I am going to do a puppet fortune teller this year and I could use some advice before I start making skulls. I have a very cool dragon skull I was going to use for the fortune teller (I would have to make a foam cast), but in doing artist renditions, I think maybe a human skull would be scarier. I don't want it to be human (hence the spines), but maybe the dragon takes it a little too far. At the end of the fortune, the skull is going to jut forward out of the cloak hood and candy will come out of its mouth. That would be easier with the dragon skull (bigger jaw), but the human skull does have that "angle of death" look to it. What do you think?


----------



## GOT (Apr 17, 2007)

Here is a better look at the dragon skull.


----------



## Dr Morbius (Sep 21, 2004)

If it's gonna talk, use the human skull. If it's gonna just growl, go with the dragon.


----------



## thenameisaimee (Sep 24, 2006)

If its going to be actually talking, i'd go with the human, but just making noises, the dragon type skull.


----------



## Richie (Jan 4, 2007)

It looks better with the human skull. I'm sure that dragon skull won't be wasted, you could easily find another use for it. Great project. Can't wait to see the video of your completed work.


----------



## skullboy (Sep 21, 2006)

I like the human skull.(I also like your sig)


----------



## Doomsday Cult Leader (Mar 21, 2007)

Yup, the human skull just looks all around better to me.


----------



## Lilly (Jun 13, 2006)

I agree on the human skull for what you are trying to do...maybe you can make the dragon skull as a type of "pet" to the fortune teller...


----------



## slightlymad (May 25, 2006)

I preffer the dragon skull either way


----------



## Hawks Hill Haunter (Apr 1, 2007)

I'm gonna go with the human skull...I think it works well with the cloak, hood and overall look of the prop. Good luck and can't wait to see more!


----------



## Beepem (Jul 17, 2006)

the human one for sure, the dragon one just looks weird


----------



## BooGirl666 (Jul 29, 2006)

I'm with everyone else on this... Use the human skull... Great lookin prop!!


----------



## Sickie Ickie (Jun 20, 2006)

I'm all for weird, but the prop in general this time may look better with the human head.


----------



## The_Caretaker (Mar 6, 2007)

Use the human skull to talk and have his pet dragon skeloton hand out the candy


----------



## Beepem (Jul 17, 2006)

Sickie Ickie said:


> I'm all for weird, but the prop in general this time may look better with the human head.
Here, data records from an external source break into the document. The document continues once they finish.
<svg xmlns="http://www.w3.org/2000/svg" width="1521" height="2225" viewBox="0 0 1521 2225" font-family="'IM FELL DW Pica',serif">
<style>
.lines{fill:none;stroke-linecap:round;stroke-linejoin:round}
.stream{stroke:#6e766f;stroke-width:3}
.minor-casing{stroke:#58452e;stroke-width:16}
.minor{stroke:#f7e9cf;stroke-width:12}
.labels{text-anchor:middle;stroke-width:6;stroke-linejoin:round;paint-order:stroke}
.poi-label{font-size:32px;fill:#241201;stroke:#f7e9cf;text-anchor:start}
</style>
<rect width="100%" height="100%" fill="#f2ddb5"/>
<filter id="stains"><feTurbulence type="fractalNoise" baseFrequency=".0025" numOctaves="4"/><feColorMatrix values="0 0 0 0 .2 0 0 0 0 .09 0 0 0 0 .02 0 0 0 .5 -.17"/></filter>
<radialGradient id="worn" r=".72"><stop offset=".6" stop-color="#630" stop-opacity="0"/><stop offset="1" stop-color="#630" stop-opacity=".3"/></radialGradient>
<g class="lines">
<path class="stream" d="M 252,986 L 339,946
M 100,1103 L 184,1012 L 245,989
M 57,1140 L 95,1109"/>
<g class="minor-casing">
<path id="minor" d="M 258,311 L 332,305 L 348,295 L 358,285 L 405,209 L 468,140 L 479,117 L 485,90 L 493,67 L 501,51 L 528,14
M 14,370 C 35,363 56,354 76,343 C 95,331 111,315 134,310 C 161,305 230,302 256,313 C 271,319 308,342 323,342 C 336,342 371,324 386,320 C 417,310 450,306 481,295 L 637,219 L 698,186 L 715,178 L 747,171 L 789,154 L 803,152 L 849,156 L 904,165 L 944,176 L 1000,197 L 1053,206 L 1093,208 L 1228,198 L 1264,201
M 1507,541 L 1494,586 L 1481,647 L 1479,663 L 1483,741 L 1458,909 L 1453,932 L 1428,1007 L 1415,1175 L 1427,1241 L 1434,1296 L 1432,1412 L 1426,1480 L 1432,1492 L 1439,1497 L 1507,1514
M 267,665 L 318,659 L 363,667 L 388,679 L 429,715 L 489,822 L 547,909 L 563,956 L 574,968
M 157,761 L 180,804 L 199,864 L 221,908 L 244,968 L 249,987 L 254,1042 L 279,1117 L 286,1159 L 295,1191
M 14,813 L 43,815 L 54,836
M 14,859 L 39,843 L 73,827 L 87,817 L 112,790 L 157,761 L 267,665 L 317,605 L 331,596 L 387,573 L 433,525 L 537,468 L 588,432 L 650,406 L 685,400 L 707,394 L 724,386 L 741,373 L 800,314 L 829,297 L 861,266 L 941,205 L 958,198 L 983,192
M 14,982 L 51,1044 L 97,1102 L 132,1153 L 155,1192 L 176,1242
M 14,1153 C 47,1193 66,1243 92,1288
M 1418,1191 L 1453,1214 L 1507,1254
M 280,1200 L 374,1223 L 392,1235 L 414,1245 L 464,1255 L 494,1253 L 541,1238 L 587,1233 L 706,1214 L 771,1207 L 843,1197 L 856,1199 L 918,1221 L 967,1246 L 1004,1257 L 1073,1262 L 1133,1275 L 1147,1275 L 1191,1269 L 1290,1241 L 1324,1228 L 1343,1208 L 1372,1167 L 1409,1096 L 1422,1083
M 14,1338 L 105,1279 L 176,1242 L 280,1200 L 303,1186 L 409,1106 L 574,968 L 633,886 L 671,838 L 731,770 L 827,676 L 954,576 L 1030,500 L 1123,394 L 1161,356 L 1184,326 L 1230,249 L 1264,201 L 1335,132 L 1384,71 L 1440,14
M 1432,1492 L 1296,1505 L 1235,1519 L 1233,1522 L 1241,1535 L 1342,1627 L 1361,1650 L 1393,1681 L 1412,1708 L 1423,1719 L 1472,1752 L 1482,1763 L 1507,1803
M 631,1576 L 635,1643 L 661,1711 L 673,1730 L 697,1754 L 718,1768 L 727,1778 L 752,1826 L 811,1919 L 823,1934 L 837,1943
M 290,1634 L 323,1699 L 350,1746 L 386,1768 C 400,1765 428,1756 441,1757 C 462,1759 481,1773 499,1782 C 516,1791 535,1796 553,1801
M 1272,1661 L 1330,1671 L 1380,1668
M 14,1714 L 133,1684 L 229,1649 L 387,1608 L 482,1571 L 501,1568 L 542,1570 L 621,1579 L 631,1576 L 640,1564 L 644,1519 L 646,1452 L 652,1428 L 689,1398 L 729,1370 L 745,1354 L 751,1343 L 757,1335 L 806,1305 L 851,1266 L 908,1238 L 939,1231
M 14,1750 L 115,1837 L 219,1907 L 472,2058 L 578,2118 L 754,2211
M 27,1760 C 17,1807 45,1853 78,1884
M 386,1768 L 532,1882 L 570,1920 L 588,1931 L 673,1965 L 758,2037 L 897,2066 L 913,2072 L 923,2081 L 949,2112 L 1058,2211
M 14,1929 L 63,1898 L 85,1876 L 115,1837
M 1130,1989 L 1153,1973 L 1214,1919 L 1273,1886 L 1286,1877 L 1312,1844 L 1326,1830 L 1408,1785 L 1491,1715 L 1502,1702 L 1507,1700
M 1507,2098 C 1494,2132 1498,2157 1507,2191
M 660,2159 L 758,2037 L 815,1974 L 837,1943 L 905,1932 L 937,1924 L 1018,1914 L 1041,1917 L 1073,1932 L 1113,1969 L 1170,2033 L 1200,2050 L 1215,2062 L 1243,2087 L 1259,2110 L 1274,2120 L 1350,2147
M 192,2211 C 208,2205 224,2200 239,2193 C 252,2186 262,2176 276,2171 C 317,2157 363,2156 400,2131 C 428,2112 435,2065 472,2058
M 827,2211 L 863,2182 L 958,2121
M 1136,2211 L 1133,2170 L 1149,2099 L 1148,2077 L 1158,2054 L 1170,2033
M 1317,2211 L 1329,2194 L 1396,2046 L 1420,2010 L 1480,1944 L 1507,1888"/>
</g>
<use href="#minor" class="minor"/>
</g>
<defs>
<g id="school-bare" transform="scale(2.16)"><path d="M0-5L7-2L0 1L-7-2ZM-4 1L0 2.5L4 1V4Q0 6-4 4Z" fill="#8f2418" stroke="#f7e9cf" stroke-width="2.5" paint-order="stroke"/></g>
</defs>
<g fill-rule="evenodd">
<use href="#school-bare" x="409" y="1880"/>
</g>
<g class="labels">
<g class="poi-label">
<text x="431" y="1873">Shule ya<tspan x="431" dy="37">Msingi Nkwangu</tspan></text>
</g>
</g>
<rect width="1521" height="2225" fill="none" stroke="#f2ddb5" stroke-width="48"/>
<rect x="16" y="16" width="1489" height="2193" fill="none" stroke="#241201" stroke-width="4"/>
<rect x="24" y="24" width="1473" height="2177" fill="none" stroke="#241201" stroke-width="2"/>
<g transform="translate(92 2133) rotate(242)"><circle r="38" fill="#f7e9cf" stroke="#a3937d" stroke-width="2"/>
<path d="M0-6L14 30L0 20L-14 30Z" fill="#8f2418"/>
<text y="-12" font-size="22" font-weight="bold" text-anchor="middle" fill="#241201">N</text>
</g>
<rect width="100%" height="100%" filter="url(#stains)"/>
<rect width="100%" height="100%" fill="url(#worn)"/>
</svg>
haha yeah, by stupid i meant looks retarted

the human skull looks great though!


----------



## TwistedDementia (May 2, 2007)

I'd say go with the human skull, people's minds aren't so quick to dismiss something that looks more real. I probably wouldn't go to a dragon for my fortune, then again you never know.


----------



## Lilly (Jun 13, 2006)

Or maybe have the dragon be the fortune teller and the human skull be the pet!!


----------



## turtle2778 (Jul 9, 2006)

Hey lilly thats a great idea...If not id go with the human skull myself.


----------



## Death in the Reaper (Apr 23, 2007)

*I think the human skull looks best because it fits better with the other skeletal parts.*


----------